START Provided material

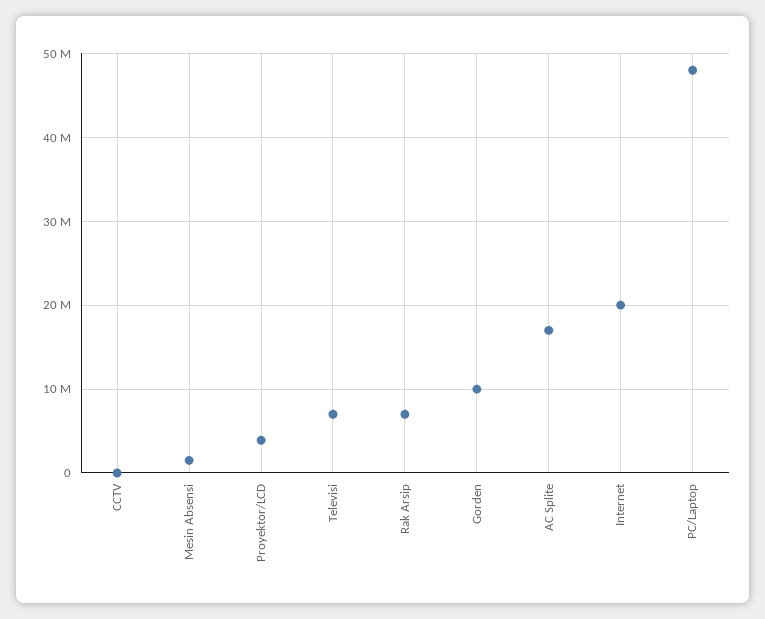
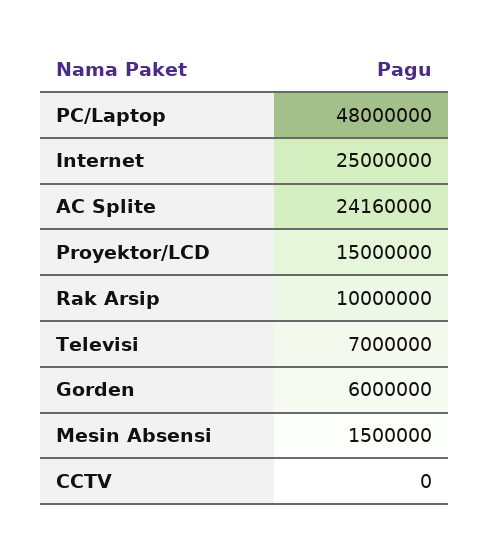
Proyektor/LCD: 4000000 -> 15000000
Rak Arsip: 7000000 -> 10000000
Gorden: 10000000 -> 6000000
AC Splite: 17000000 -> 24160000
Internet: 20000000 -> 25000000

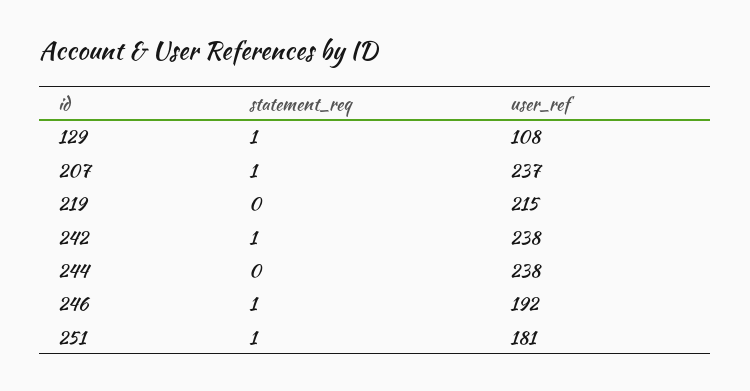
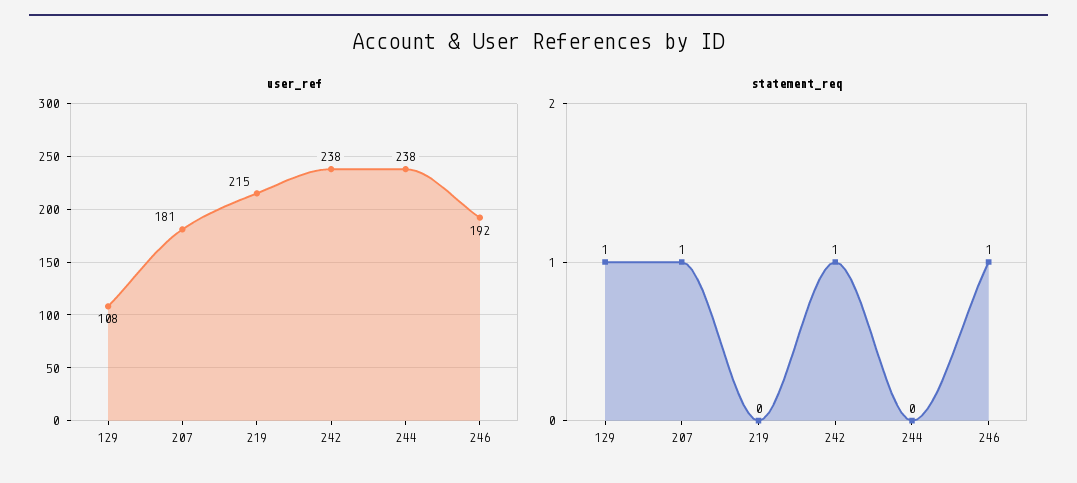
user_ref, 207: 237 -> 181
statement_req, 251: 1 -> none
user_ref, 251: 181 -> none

END Provided material

## Task details
Can you repeat every record above exactly, apart from the pictures?

## Written reply
Proyektor/LCD: 4000000 -> 15000000
Rak Arsip: 7000000 -> 10000000
Gorden: 10000000 -> 6000000
AC Splite: 17000000 -> 24160000
Internet: 20000000 -> 25000000

user_ref, 207: 237 -> 181
statement_req, 251: 1 -> none
user_ref, 251: 181 -> none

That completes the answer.